Only the lines from the one containing "SQUARE left_stick right_stick." to the end of the records belong in the output; print them exactly.

^^^^^^^^^^^^^^^^

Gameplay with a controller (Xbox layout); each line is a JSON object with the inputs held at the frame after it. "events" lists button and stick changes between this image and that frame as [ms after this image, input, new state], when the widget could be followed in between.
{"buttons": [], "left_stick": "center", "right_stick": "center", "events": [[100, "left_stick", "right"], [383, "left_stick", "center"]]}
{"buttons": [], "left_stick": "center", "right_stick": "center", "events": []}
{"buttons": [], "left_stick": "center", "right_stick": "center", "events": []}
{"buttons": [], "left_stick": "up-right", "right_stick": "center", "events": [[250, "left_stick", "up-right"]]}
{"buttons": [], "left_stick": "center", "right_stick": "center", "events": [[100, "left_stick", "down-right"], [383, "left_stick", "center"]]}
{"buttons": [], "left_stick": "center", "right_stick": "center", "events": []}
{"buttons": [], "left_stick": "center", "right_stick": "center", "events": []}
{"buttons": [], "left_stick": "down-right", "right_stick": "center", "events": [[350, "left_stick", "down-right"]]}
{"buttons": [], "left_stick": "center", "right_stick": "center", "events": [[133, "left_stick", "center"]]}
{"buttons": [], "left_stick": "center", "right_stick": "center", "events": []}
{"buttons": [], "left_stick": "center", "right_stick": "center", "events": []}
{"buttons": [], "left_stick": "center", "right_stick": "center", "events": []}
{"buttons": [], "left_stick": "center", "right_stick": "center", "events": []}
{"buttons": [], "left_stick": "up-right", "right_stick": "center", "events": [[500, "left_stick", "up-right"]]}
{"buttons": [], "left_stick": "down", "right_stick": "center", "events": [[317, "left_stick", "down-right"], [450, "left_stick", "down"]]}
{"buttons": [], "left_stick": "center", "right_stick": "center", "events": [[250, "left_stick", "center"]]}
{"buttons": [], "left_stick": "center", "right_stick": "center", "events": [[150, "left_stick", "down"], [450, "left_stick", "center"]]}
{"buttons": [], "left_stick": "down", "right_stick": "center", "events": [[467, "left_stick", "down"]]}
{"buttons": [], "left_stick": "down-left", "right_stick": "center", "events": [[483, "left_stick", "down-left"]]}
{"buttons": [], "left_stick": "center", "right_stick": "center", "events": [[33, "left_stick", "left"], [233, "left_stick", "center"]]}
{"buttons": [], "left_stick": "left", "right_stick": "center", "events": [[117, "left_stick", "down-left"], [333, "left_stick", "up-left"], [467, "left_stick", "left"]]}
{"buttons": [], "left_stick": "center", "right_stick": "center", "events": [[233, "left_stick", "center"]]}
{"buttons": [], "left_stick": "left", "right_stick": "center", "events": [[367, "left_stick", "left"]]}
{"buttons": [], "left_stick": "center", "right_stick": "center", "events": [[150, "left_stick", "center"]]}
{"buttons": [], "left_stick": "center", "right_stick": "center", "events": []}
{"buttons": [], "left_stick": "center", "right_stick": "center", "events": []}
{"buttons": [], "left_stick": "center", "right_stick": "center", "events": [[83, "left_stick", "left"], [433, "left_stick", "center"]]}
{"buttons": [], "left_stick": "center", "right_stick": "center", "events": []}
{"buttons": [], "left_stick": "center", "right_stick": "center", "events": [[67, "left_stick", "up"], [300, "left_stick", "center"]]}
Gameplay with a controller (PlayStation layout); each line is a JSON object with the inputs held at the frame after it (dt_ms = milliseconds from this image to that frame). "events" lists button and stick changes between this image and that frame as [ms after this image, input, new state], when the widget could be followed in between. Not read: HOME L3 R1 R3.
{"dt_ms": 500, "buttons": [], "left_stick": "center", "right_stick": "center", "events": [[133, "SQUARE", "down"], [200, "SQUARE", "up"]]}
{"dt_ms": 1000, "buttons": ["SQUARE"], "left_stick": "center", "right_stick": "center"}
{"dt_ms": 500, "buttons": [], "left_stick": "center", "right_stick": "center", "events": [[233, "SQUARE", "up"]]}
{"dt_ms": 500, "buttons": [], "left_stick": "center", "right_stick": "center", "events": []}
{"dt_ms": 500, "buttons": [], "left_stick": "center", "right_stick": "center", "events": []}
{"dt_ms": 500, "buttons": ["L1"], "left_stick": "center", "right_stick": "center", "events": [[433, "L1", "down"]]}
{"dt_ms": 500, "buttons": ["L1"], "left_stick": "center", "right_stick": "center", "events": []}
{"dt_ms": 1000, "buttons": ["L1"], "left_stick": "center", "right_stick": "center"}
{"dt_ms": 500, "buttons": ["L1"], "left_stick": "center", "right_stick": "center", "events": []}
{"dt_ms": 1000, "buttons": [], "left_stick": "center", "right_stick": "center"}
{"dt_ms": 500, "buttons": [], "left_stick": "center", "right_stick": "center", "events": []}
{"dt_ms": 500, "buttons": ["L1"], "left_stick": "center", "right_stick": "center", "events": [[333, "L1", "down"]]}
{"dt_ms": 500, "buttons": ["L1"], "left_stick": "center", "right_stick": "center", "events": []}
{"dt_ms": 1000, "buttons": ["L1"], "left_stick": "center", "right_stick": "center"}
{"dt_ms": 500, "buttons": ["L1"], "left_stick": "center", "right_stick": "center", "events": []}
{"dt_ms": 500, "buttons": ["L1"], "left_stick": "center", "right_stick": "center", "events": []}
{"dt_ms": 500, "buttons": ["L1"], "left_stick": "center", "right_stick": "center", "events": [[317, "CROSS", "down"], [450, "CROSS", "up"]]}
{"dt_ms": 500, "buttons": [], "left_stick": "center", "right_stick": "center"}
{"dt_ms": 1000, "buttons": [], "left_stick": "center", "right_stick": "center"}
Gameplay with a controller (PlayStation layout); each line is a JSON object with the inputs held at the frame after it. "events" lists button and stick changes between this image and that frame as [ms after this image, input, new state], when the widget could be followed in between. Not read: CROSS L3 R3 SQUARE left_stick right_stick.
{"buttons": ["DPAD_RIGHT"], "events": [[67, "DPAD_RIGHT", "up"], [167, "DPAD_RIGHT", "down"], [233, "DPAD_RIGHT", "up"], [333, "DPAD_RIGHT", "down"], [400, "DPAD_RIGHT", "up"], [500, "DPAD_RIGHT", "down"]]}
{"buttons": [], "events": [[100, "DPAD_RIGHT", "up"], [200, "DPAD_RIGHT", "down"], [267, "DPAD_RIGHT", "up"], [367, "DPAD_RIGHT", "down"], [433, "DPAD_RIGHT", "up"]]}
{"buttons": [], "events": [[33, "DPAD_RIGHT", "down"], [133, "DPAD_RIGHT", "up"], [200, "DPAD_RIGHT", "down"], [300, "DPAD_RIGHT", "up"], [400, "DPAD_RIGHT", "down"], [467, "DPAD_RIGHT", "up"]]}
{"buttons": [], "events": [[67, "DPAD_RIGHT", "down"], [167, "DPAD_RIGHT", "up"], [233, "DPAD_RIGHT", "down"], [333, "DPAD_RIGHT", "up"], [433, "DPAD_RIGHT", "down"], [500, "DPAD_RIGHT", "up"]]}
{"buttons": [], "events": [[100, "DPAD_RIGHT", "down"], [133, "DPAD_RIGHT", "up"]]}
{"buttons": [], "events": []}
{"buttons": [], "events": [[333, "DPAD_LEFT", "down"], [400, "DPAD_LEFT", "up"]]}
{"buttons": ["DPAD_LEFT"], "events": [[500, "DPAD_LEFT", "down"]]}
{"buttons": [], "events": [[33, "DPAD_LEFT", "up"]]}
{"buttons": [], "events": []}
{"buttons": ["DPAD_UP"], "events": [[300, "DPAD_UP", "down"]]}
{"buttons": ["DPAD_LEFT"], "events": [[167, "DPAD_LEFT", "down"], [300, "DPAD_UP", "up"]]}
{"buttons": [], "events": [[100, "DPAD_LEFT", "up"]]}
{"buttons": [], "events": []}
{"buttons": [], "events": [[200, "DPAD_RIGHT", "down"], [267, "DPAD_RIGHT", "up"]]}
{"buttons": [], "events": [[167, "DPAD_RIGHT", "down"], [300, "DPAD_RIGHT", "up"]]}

^^^^^^^^^^^^^^^^

RESPONSE BOX:
Gameplay with a controller (PlayStation layout); each line is a JSON object with the inputs held at the frame after it. "events" lists button and stick changes between this image and that frame as [ms after this image, input, new state], when the widget could be followed in between. Not read: CROSS L3 R3 SQUARE left_stick right_stick.
{"buttons": ["DPAD_RIGHT"], "events": [[67, "DPAD_RIGHT", "up"], [167, "DPAD_RIGHT", "down"], [233, "DPAD_RIGHT", "up"], [333, "DPAD_RIGHT", "down"], [400, "DPAD_RIGHT", "up"], [500, "DPAD_RIGHT", "down"]]}
{"buttons": [], "events": [[100, "DPAD_RIGHT", "up"], [200, "DPAD_RIGHT", "down"], [267, "DPAD_RIGHT", "up"], [367, "DPAD_RIGHT", "down"], [433, "DPAD_RIGHT", "up"]]}
{"buttons": [], "events": [[33, "DPAD_RIGHT", "down"], [133, "DPAD_RIGHT", "up"], [200, "DPAD_RIGHT", "down"], [300, "DPAD_RIGHT", "up"], [400, "DPAD_RIGHT", "down"], [467, "DPAD_RIGHT", "up"]]}
{"buttons": [], "events": [[67, "DPAD_RIGHT", "down"], [167, "DPAD_RIGHT", "up"], [233, "DPAD_RIGHT", "down"], [333, "DPAD_RIGHT", "up"], [433, "DPAD_RIGHT", "down"], [500, "DPAD_RIGHT", "up"]]}
{"buttons": [], "events": [[100, "DPAD_RIGHT", "down"], [133, "DPAD_RIGHT", "up"]]}
{"buttons": [], "events": []}
{"buttons": [], "events": [[333, "DPAD_LEFT", "down"], [400, "DPAD_LEFT", "up"]]}
{"buttons": ["DPAD_LEFT"], "events": [[500, "DPAD_LEFT", "down"]]}
{"buttons": [], "events": [[33, "DPAD_LEFT", "up"]]}
{"buttons": [], "events": []}
{"buttons": ["DPAD_UP"], "events": [[300, "DPAD_UP", "down"]]}
{"buttons": ["DPAD_LEFT"], "events": [[167, "DPAD_LEFT", "down"], [300, "DPAD_UP", "up"]]}
{"buttons": [], "events": [[100, "DPAD_LEFT", "up"]]}
{"buttons": [], "events": []}
{"buttons": [], "events": [[200, "DPAD_RIGHT", "down"], [267, "DPAD_RIGHT", "up"]]}
{"buttons": [], "events": [[167, "DPAD_RIGHT", "down"], [300, "DPAD_RIGHT", "up"]]}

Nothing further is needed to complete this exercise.